Contudo, o que muitos não estão se atendendo é ao fato de Faustão não ter sido atendido pelo SUS. O apresentador está no Hospital Albert Einstein, um dos mais renomados do país. Desde o início, tem sido tratado pela medicina privada, em um hospital de elite. Desde as consultas iniciais, os inúmeros exames e procedimentos a que se submeteu, não dependeu da saúde pública. Apenas, foi incluído na lista única de espera para receber doação de um órgão que é gerida pelo SUS. Eis, a grande diferença. Se contasse com o SUS para tudo, desde o início, poderia, ainda, sequer, ter obtido um diagnóstico definitivo, e nem todos os exames necessários. Possivelmente, estivesse lutando, ainda, por uma vaga para internamento hospitalar. Todo esse processo até a chegada na lista de espera faz toda a diferença.

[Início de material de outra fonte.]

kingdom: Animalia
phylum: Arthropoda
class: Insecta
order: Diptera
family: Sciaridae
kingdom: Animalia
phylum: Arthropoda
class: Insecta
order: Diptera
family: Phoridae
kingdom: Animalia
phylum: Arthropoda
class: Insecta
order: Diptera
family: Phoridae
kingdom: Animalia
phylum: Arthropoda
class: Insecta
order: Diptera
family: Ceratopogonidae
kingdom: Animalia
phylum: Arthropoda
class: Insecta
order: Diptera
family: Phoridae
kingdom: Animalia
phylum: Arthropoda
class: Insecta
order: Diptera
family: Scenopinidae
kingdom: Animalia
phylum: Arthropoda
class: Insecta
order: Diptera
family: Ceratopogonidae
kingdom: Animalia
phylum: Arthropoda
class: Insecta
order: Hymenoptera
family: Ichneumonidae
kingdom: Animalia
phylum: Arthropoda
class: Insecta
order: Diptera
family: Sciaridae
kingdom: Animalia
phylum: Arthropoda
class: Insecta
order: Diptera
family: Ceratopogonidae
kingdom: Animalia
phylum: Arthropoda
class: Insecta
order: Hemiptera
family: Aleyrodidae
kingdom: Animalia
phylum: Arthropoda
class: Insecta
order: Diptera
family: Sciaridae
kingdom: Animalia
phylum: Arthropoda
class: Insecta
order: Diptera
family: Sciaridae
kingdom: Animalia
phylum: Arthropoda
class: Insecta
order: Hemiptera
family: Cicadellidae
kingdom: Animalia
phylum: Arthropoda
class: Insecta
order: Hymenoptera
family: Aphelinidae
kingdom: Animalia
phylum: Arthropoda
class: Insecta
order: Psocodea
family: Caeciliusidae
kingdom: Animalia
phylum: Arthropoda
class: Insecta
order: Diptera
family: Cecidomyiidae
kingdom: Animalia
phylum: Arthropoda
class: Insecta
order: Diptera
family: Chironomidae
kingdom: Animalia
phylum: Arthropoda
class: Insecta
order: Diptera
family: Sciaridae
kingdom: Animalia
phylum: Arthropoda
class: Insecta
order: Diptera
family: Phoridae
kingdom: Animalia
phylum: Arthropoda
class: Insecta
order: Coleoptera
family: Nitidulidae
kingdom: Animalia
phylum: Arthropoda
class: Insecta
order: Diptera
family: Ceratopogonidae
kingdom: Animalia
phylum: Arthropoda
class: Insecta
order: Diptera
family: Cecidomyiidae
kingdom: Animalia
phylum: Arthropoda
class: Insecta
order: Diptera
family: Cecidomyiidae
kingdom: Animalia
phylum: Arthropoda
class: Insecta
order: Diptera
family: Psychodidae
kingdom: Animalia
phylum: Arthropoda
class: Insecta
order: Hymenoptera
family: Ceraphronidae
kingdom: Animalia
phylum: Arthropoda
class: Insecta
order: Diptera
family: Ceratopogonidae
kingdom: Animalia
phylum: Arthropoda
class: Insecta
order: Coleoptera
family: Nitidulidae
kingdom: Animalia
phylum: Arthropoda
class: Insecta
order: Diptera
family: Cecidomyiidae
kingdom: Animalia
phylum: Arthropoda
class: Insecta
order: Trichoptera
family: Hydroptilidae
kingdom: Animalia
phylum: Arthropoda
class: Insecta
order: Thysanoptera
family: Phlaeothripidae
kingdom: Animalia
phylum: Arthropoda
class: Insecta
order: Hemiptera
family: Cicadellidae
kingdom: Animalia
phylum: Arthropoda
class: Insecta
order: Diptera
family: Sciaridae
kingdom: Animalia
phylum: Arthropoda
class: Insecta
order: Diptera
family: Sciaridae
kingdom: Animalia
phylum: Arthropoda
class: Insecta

Pautas com usuários do SUS

O caso do Faustão, infelizmente, pode contribuir para ampliar as desconfianças da população quanto a idoneidade do sistema de transplante de órgãos no país que, aliás, conta com reconhecimento internacional. Ainda pode reforçar o receio que muitos brasileiros têm de que haja um possível esquema de tráfico de órgãos atuando por “debaixo dos panos”. Seria bem mais assertivo se a imprensa buscasse focar em pautas onde são retratados casos de usuários do SUS que foram contemplados com a doação de órgãos. Reportar casos de pacientes do SUS, anônimos, de pessoas comuns, do povo, que passaram por cirurgias de transplante de órgão contribuiria, em muito, para gerar credibilidade perante a população.